Tuesday, September 04, 2007

Le Trollisme comme une des formes des arts contemporains

Il est un fait que tous lecteurs ont pu observer et depuis un couple d’années, le journalisme citoyen a développé un champ d’expression vaste et mondial, qui sait rassembler les discours les plus singuliers. C’est-à-dire que ses contributeurs ont coutume de parler hors de la sphère ordonnée du langage convenu, soit universitaire soit de l’information. Mais ce n’est pas ce fait auquel nous voulons faire épaule, aujourd’hui. Puisqu’il n’est pas moins apparent que, sur Agoravox, les trolls semblent plus actifs sinon plus virulents que partout ailleurs, à tout le moins dans le spectre de la blogosphère communément admis.

Le plus troublant est probablement cette mixité que nous voyons s’installer entre des débats vertueux et presque compassés sinon définitivement polis, et d’autres injections de mots fulgurés à la piquouze des trolls. C’est que l’appétit ne leur manque guère, et la nuit et le jour. Certes, depuis le début du XXe siècle, les trublions se sont régulièrement rassemblés en une sorte de fief des arts, mais tout collé à la boue des propos de bavettes les plus provocatrices. Et, il ne viendrait à l’esprit de quiconque de remettre ces acquis en cause. Puisqu’ils sont une garantie éprouvée, si jamais écrite que contractuelle, de nos libertés d’expression.

La règle internétique voudrait ou conseille tantôt, qu’on ne nourrisse pas le troll. Et pour qu’il s’éteigne de sa belle lividité cadavérique bientôt déposée sous un meuble des vieilles familles, comme les animaux savent mourir en silence. Mais, ce n’est pas si simple qu’impossible. Car, le troll a la faculté inouïe de nous (é)mouvoir par le biais de nos orgueils bien ou mal élevés en nous-mêmes.
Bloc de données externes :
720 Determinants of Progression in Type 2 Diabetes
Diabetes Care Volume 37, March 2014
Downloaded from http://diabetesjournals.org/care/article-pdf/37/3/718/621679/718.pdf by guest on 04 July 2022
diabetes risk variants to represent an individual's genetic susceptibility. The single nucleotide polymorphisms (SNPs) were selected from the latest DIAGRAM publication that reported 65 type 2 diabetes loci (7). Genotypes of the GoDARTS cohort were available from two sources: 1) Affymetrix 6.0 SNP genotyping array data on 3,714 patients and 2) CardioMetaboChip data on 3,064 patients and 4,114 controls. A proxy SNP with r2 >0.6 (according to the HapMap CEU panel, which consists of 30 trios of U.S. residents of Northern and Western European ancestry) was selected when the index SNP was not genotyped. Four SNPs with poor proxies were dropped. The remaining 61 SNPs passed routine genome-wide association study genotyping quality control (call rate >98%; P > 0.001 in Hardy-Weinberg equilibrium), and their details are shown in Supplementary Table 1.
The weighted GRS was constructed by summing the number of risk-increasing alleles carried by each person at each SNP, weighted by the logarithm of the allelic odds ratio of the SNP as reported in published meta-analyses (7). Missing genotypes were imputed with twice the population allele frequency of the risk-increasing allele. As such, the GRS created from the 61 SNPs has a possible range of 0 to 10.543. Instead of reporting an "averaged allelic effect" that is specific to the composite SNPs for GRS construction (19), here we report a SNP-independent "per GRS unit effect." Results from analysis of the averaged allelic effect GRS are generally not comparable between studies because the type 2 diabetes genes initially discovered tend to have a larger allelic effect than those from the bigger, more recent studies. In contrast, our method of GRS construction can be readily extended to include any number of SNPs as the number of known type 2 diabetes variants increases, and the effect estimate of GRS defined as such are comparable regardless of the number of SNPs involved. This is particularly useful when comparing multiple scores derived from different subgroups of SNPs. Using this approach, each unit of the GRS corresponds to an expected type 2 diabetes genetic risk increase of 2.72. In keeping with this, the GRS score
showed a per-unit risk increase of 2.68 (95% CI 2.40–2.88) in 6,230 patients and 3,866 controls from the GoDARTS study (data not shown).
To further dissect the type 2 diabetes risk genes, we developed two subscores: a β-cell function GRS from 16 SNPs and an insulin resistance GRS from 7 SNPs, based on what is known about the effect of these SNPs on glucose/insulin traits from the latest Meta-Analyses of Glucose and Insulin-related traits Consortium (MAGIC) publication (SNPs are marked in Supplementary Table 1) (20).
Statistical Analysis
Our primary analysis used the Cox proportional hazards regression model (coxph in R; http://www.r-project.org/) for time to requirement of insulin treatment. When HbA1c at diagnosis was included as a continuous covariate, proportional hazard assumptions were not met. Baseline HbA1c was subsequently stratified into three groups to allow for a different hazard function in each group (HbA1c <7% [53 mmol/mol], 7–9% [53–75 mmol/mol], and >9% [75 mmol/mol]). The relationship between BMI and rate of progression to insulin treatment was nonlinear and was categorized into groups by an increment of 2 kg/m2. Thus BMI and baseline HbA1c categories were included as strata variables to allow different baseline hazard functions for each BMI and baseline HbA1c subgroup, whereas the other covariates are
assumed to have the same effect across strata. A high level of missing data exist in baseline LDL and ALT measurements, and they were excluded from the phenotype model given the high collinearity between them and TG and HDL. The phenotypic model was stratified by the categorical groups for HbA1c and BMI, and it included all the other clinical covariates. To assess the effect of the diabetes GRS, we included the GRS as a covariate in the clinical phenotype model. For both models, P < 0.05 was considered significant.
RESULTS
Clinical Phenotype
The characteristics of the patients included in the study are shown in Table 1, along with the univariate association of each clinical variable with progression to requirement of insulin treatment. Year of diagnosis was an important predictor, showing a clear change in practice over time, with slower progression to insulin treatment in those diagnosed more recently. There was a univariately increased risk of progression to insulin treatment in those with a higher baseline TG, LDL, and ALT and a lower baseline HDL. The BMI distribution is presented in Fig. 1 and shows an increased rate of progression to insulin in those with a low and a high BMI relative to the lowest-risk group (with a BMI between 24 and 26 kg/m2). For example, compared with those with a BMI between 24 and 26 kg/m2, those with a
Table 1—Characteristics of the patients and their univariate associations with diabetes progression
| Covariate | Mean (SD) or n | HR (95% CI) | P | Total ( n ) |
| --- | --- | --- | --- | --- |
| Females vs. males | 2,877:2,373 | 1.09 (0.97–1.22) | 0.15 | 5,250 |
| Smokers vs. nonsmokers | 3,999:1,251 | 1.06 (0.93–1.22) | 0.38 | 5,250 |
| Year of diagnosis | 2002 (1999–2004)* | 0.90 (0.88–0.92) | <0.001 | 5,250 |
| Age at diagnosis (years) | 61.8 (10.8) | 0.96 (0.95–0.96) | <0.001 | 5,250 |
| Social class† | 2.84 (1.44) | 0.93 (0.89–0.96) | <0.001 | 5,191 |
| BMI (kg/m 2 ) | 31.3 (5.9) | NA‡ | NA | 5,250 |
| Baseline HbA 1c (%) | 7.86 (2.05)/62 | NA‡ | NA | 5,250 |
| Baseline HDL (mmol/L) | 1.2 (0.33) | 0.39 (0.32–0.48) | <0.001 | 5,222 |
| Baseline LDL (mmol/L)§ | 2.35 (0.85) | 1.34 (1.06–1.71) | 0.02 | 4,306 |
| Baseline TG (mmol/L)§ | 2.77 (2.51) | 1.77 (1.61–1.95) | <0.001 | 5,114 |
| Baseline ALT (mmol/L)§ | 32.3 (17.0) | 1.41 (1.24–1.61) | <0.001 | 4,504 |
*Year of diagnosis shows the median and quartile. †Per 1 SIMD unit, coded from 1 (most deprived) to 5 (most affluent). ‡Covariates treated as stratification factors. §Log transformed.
Aussi, le troll tire-t-il nos fils les plus naturels, qui tiennent à nos plus hautes conceptions de nos propos, et finalement de nous-mêmes. Ce qui voudrait dire, que pour échapper aux harpons et au doigté manipulateur des trolls, il faudrait nous résoudre à l’humilité qui est la meilleure pente lessivée vers l’oubli et donc vers l’anonymat le plus "horrifique".

Ce qui est assez contre-internétique, si l’on voulait écrire et diffuser son évangile selon soi-même. Le journalier citoyen n’est-il pas ce crucifié en puissance ? Puisqu’il détient une vérité qu’il doit imposer, par son art, au monde entier. C’est probablement, pour cette raison messianique que le rédacteur vire souvent au trollisme, en tant qu’il s’agit de l’action d’un individu qui s’opposerait à tous.
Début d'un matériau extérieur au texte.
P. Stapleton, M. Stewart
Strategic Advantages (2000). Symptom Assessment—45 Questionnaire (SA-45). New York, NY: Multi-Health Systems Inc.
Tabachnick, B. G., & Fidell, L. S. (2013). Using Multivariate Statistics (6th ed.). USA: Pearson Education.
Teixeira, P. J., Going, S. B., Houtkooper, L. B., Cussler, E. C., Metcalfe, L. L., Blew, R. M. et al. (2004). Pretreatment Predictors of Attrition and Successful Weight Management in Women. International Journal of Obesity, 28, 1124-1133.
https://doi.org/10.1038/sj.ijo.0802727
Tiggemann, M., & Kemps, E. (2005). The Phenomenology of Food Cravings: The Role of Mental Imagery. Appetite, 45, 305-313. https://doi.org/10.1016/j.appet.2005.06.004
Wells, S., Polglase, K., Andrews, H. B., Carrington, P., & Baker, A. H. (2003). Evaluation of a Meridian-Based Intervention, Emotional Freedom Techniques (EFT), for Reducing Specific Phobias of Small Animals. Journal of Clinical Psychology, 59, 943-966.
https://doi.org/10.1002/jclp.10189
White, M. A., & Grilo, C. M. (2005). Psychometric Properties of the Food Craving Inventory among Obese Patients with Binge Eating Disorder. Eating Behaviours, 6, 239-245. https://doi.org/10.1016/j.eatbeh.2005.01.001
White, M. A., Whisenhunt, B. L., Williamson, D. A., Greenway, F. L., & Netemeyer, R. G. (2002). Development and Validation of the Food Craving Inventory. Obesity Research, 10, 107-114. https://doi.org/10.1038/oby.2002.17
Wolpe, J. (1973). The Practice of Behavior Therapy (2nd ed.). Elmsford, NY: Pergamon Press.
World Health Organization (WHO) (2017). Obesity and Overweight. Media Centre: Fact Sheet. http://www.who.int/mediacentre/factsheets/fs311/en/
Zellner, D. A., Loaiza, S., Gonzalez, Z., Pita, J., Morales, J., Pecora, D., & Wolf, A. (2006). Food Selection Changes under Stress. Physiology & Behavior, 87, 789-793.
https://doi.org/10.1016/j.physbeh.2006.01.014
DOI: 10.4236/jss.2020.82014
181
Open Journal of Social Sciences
Il reste que, à l’image des grands provocateurs qui terminent bassement en vulgaires fondateurs de mouvements artistiques pour la gentry, des trolls agoravociens vont même jusqu’à passer au-travers du terrible crible du comité de sélection d’Agoravox. Et tout pour l’amélioration de la race trolline qui voudrait, finalement et par la fatigue ou l’épuisement civilisateur, concevoir une sorte de réconciliation. Et, sur le mode parodique du troll-qui-devient-rédacteur. Et cette rédemption avance en manière très équivoque d’une victoire ou d’une reconnaissance par l’adversité. Comme si le bébé troll aspirait à être absorbé par le placenta utérin même des publications autorisées. Autrement dit, l’achèvement aristotélicien du troll serait sa dévoration transformatrice par l’appareil qu’il avait souillé, auparavant, de toutes ses dents méphitiques.
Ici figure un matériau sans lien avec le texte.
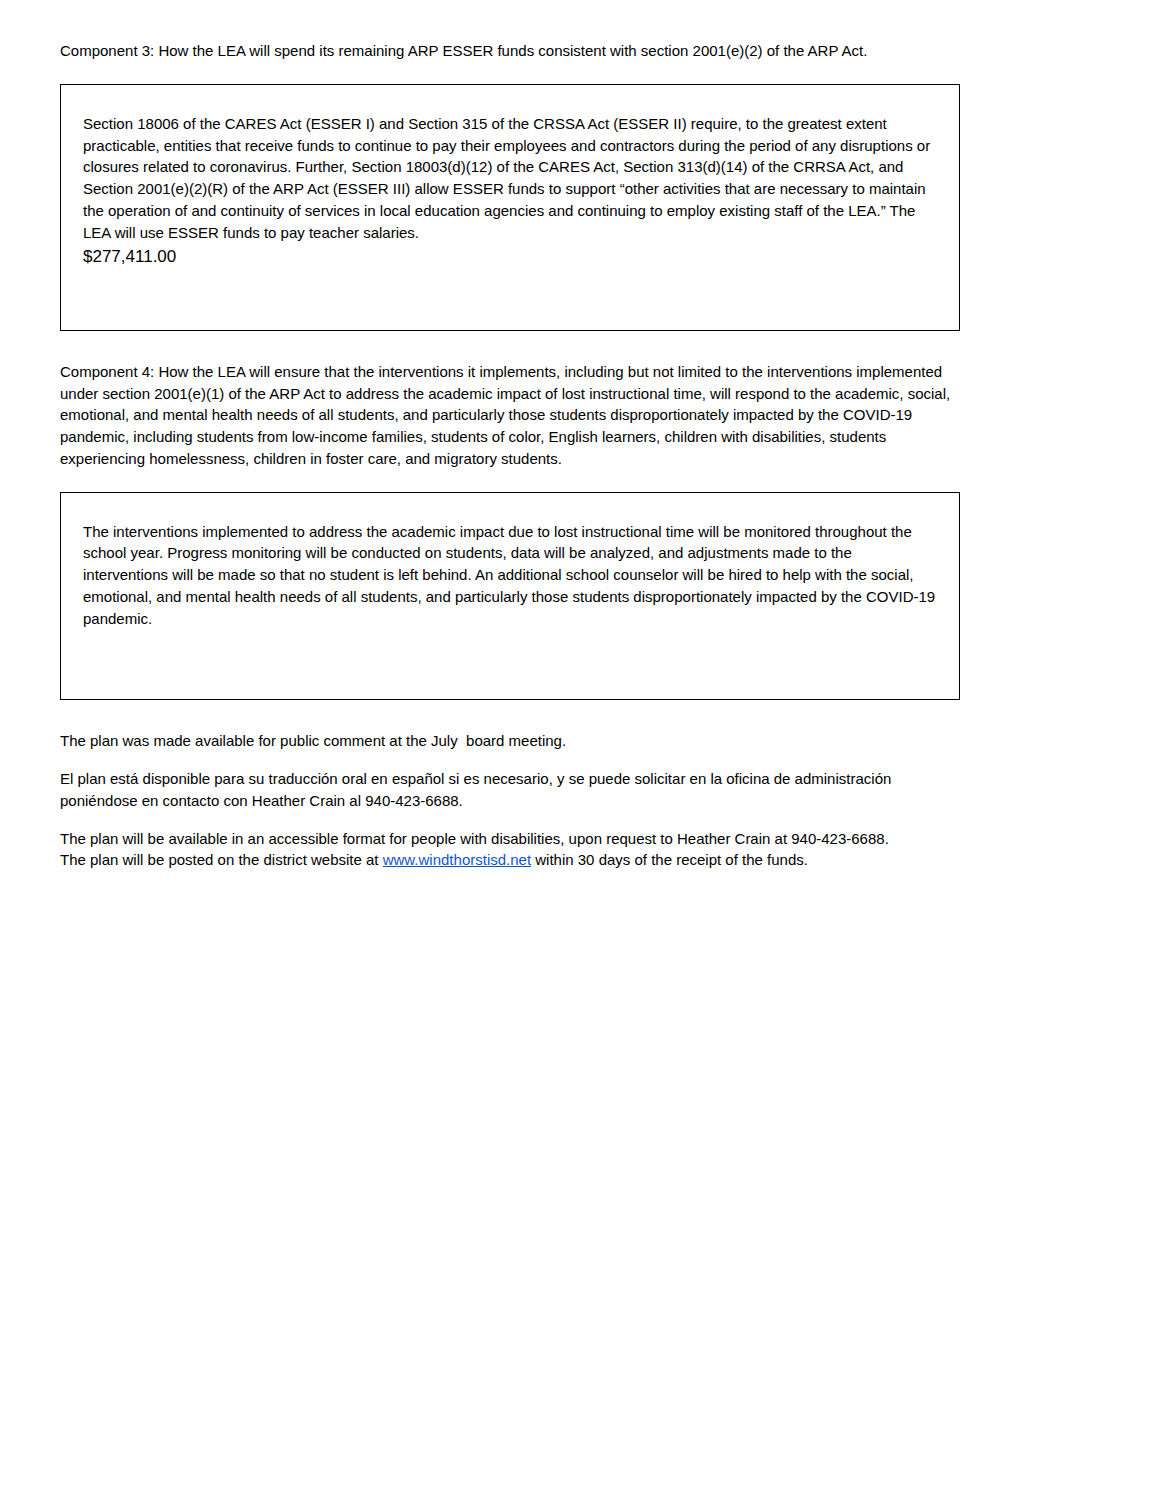Component 3: How the LEA will spend its remaining ARP ESSER funds consistent with section 2001(e)(2) of the ARP Act.
Section 18006 of the CARES Act (ESSER I) and Section 315 of the CRSSA Act (ESSER II) require, to the greatest extent practicable, entities that receive funds to continue to pay their employees and contractors during the period of any disruptions or closures related to coronavirus. Further, Section 18003(d)(12) of the CARES Act, Section 313(d)(14) of the CRRSA Act, and Section 2001(e)(2)(R) of the ARP Act (ESSER III) allow ESSER funds to support “other activities that are necessary to maintain the operation of and continuity of services in local education agencies and continuing to employ existing staff of the LEA.” The LEA will use ESSER funds to pay teacher salaries.
$277,411.00
Component 4: How the LEA will ensure that the interventions it implements, including but not limited to the interventions implemented under section 2001(e)(1) of the ARP Act to address the academic impact of lost instructional time, will respond to the academic, social, emotional, and mental health needs of all students, and particularly those students disproportionately impacted by the COVID-19 pandemic, including students from low-income families, students of color, English learners, children with disabilities, students experiencing homelessness, children in foster care, and migratory students.
The interventions implemented to address the academic impact due to lost instructional time will be monitored throughout the school year. Progress monitoring will be conducted on students, data will be analyzed, and adjustments made to the interventions will be made so that no student is left behind. An additional school counselor will be hired to help with the social, emotional, and mental health needs of all students, and particularly those students disproportionately impacted by the COVID-19 pandemic.
The plan was made available for public comment at the July board meeting.
El plan está disponible para su traducción oral en español si es necesario, y se puede solicitar en la oficina de administración poniéndose en contacto con Heather Crain al 940-423-6688.
The plan will be available in an accessible format for people with disabilities, upon request to Heather Crain at 940-423-6688.
The plan will be posted on the district website at www.windthorstisd.net within 30 days of the receipt of the funds.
Pourtant, nous plaiderons pour le troll en précisant ce qui apparaît de plus en plus, dans le principe même du buzz. Cette rumeur internétique est déjà une donnée incontournable de toutes les communications par le net. Et donc, ce buzz contient dans son principe même la nécessité d’une sorte de trollisme résiduel, qui serait le moteur de l’araignée diffusant son contenu sur sa toile. Aussi vrai que le buzz doit diffuser son contenu par tous moyens.

On ne le regrette pas, et même on s’avoue aisément satisfait de cette dialectique assez spirituelle. Car au fond, elle exprime bien que nul ne serait un troll si fixement et fermement. Puisque le rédacteur fut un troll. Et que la plupart des trolls deviendront des rédacteurs par l’effet de l’accoutumance de l’un à l’autre. Et c’est bien une forme des arts plastiques que de pouvoir exprimer, dans un médium ou dans un média contemporains, cette plasticité ou cette mouvance qui induit que rien n’est jamais acquis, et pas même dans la culture ou dans la personnalité. Comme si nous étions certainement le troll d’autrui, ainsi que nous serions plus sûrement encore le troll de nous-mêmes par aventure d’écriture vivante.